Idles haben mittlerweile beim in London und Brooklyn ansässigen Label Partisan Records unterzeichnet, dort sind sie mit The Black Angels, John Grant, Dilly Dally oder Cigarettes After Sex in guter gitarrenlastiger Gesellschaft. Und auch, wenn mit dem jetzt stückweise eintretenden, endlich spürbaren Erfolg die Tickets und Alben verkauft werden, sind Idles eine band of the people geblieben – so auch hier am Nova Rock. Gitarrist Lee Kiernan macht‘s vor und springt gleich beim ersten Song des Sets in die Menge. Entertainment, Schweiß und Euphorie gibt’s natürlich nicht nur off, sondern natürlich auch on stage: Ganz am Schluss, zu einem Cover (was wäre ein waschechtes Nova-Rock-Set ohne eine Cover-Nummer) von Bon Jovis „Living On A Prayer“ darf noch eine Besucherin hinauf auf die Bühne, hinein in die Familie Idles und gleich auch in die Band, samt umgehängter Gitarre.

Dass "Joy As An Act Of Resistance“ in der bewegten politischen Phase, in der sich das UK gerade befindet, sich thematisch gegen den Brexit richtet, muss nicht laut dazugesagt werden. Idles wollen das auch nicht. Klug und subtil, wie sie sind, singen sie lieber frei nach Sinead O’Connor: „Nothing compares to you. Nothing compares to the EU.“

Die Red-Bull-Bühne am Freitag

Eröffnet wird die Red Bull-Bühne freitags von einem ziemlich heißen Tipp aus der amerikanischen Emo-Rap-Szene: nothing, nowhere. Die Jagd nach dem nächsten Trend: Der 27-jährige Joe Mulherin ist ein Musiker der Generation Bedroom-Pop, wo die Songs im Schlafzimmer entstehen, ins Netz hochgeladen werden und in seinem Fall tatsächlich über Nacht zehntausende Klicks bekommen.

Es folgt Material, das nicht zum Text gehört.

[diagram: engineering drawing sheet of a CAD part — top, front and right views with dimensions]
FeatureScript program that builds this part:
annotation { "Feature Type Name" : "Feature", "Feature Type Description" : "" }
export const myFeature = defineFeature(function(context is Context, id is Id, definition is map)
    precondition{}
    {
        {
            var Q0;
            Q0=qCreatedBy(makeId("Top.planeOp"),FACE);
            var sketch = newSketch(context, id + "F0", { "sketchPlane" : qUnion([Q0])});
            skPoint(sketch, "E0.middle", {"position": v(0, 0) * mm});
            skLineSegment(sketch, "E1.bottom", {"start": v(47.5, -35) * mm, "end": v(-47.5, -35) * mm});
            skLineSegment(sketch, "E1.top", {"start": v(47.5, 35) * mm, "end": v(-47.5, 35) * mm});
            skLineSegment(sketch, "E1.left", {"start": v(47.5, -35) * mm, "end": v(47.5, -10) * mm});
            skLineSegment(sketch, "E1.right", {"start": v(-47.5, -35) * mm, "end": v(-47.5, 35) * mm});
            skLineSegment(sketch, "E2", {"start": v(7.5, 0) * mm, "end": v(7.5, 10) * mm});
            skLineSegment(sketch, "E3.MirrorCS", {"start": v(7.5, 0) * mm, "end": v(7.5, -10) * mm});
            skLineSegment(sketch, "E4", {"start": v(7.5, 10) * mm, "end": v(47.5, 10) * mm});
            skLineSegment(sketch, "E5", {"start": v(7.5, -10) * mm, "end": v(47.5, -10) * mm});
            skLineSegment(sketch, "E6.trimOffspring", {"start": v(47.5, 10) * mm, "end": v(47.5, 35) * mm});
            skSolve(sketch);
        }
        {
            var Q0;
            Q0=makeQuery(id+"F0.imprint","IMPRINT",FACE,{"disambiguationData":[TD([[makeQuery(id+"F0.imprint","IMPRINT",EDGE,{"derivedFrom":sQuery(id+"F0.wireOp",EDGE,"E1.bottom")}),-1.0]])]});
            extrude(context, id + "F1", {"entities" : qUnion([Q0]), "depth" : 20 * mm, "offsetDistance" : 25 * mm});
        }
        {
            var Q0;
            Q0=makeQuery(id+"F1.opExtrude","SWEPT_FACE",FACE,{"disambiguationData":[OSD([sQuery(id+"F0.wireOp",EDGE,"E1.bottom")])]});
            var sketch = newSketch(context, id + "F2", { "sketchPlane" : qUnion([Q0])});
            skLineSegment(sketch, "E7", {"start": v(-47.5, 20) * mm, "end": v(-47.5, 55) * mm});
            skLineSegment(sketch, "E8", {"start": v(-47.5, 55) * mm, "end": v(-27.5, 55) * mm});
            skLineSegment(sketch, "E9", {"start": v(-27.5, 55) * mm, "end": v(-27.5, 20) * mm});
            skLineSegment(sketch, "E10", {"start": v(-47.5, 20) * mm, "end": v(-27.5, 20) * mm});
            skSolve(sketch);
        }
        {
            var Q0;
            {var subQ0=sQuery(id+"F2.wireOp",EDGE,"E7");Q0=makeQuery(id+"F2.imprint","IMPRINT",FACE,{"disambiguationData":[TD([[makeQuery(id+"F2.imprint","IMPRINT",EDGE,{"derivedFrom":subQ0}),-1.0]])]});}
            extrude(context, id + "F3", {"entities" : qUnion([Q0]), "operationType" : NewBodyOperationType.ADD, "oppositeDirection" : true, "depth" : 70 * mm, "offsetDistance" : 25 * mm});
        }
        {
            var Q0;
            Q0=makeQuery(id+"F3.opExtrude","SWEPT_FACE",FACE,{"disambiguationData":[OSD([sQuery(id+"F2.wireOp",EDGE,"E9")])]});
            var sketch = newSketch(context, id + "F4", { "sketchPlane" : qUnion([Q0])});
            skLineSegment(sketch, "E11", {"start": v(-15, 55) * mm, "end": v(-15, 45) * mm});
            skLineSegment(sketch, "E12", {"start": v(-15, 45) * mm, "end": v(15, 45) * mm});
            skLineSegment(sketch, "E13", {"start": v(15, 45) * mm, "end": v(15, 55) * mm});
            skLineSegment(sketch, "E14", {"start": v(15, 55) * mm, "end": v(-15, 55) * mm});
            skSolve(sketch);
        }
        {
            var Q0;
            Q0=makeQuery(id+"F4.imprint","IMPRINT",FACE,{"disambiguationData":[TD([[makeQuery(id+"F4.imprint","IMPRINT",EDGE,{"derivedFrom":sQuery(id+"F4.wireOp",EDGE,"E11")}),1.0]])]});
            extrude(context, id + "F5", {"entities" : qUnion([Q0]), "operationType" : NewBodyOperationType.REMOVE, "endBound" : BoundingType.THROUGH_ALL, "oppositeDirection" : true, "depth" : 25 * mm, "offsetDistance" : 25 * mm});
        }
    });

Nothing, Nowhere Musiker im Interview mit FM4

Christian Stipkovits

Im letzten Aufschwung, den Trap vor allem auch mit der Musik des letztjährig verstorbenen Lil Peep erlebt hat, hat nothing, nowhere mehrere EPs und zwei Alben veröffentlicht. Er hat einen Major-Deal unterzeichnet und tourt aktuell durch Europa. Im Interview gibt er sich bescheiden. Wenn nothing, nowhere davon erzählt, dass Leute nach dem Gig in der prallen Nachmittagssonne zu ihm kommen, um ihm zu sagen, wie sehr sie seine Musik und Offenheit in Bezug auf den eigenen, oft schwierigen mentalen Mindset schätzen.

„The first song I made for nothing, nowhere it was me fully being me for the first time. I wasn’t worrying about what other people would think. I just was making what I wanted to do. It just so happened that what I wanted to do was working out for the people.”

Und auch schön, vor allem schön kurios: eine der wohl beliebtesten und auch sehr erfolgreichen amerikanischen Rockbands der beginnenden 2000er Jahre, Puddle Of Mudd, geben am Freitag auf der Red-Bull-Bühne den Headliner. Es ist wie ein Zurückzwinkern zum letztjährigen Nova Rock, wo doch tatsächlich die One-Hit-Wonder-Crossover-Band Crazy Town gebucht worden ist. An der Stelle möchte man sich fragen, ob der Erfolg es wettmacht, wenn man Songs wie „Butterfly“ und „She Hates Me“ bis an sein Lebensende live spielen muss.

See ya in hell, morgen wieder hier, am Nova Rock.